Stored dataset items:
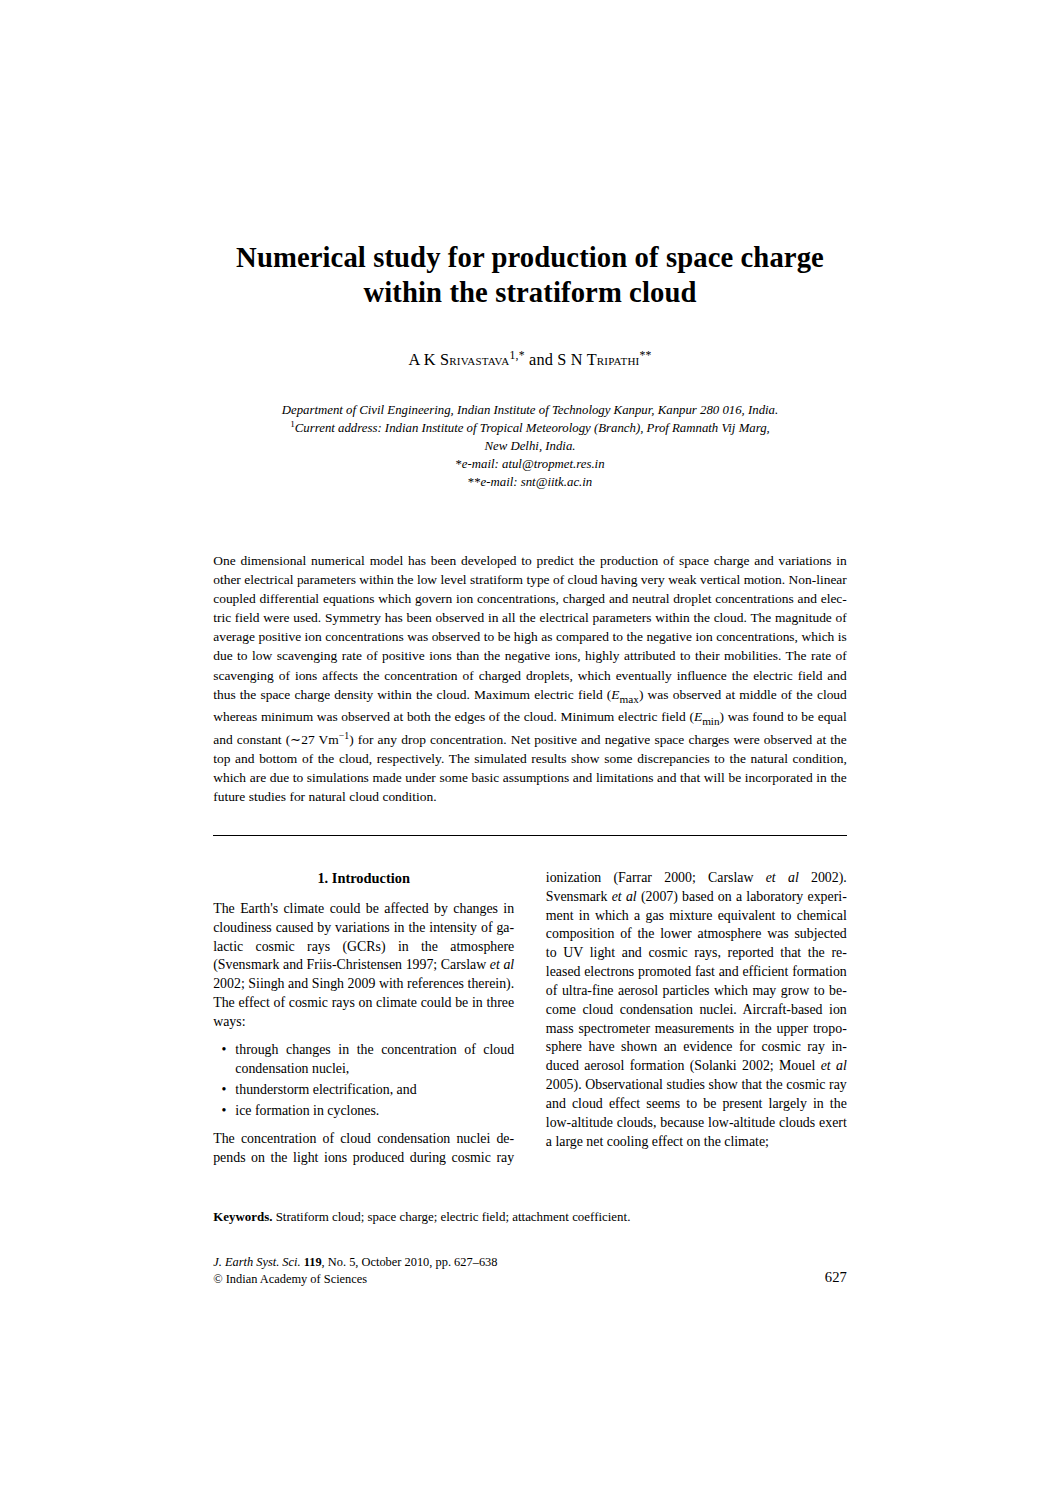Numerical study for production of space charge
within the stratiform cloud
A K Srivastava1,* and S N Tripathi**
Department of Civil Engineering, Indian Institute of Technology Kanpur, Kanpur 280 016, India.
1 Current address: Indian Institute of Tropical Meteorology (Branch), Prof Ramnath Vij Marg,
New Delhi, India.
*e-mail: atul@tropmet.res.in
**e-mail: snt@iitk.ac.in
One dimensional numerical model has been developed to predict the production of space charge and variations in other electrical parameters within the low level stratiform type of cloud having very weak vertical motion. Non-linear coupled differential equations which govern ion concentrations, charged and neutral droplet concentrations and electric field were used. Symmetry has been observed in all the electrical parameters within the cloud. The magnitude of average positive ion concentrations was observed to be high as compared to the negative ion concentrations, which is due to low scavenging rate of positive ions than the negative ions, highly attributed to their mobilities. The rate of scavenging of ions affects the concentration of charged droplets, which eventually influence the electric field and thus the space charge density within the cloud. Maximum electric field (Emax) was observed at middle of the cloud whereas minimum was observed at both the edges of the cloud. Minimum electric field (Emin) was found to be equal and constant (∼27 Vm−1) for any drop concentration. Net positive and negative space charges were observed at the top and bottom of the cloud, respectively. The simulated results show some discrepancies to the natural condition, which are due to simulations made under some basic assumptions and limitations and that will be incorporated in the future studies for natural cloud condition.
1. Introduction
The Earth's climate could be affected by changes in cloudiness caused by variations in the intensity of galactic cosmic rays (GCRs) in the atmosphere (Svensmark and Friis-Christensen 1997; Carslaw et al 2002; Siingh and Singh 2009 with references therein). The effect of cosmic rays on climate could be in three ways:
through changes in the concentration of cloud condensation nuclei,
thunderstorm electrification, and
ice formation in cyclones.
The concentration of cloud condensation nuclei depends on the light ions produced during cosmic ray ionization (Farrar 2000; Carslaw et al 2002). Svensmark et al (2007) based on a laboratory experiment in which a gas mixture equivalent to chemical composition of the lower atmosphere was subjected to UV light and cosmic rays, reported that the released electrons promoted fast and efficient formation of ultra-fine aerosol particles which may grow to become cloud condensation nuclei. Aircraft-based ion mass spectrometer measurements in the upper troposphere have shown an evidence for cosmic ray induced aerosol formation (Solanki 2002; Mouel et al 2005). Observational studies show that the cosmic ray and cloud effect seems to be present largely in the low-altitude clouds, because low-altitude clouds exert a large net cooling effect on the climate;
Keywords. Stratiform cloud; space charge; electric field; attachment coefficient.
J. Earth Syst. Sci. 119, No. 5, October 2010, pp. 627–638
© Indian Academy of Sciences 627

_Exercise goal_:
Going through the entries above, show each line that contains "Svensmark".

_Exercise solution_:
The Earth's climate could be affected by changes in cloudiness caused by variations in the intensity of galactic cosmic rays (GCRs) in the atmosphere (Svensmark and Friis-Christensen 1997; Carslaw et al 2002; Siingh and Singh 2009 with references therein). The effect of cosmic rays on climate could be in three ways:
The concentration of cloud condensation nuclei depends on the light ions produced during cosmic ray ionization (Farrar 2000; Carslaw et al 2002). Svensmark et al (2007) based on a laboratory experiment in which a gas mixture equivalent to chemical composition of the lower atmosphere was subjected to UV light and cosmic rays, reported that the released electrons promoted fast and efficient formation of ultra-fine aerosol particles which may grow to become cloud condensation nuclei. Aircraft-based ion mass spectrometer measurements in the upper troposphere have shown an evidence for cosmic ray induced aerosol formation (Solanki 2002; Mouel et al 2005). Observational studies show that the cosmic ray and cloud effect seems to be present largely in the low-altitude clouds, because low-altitude clouds exert a large net cooling effect on the climate;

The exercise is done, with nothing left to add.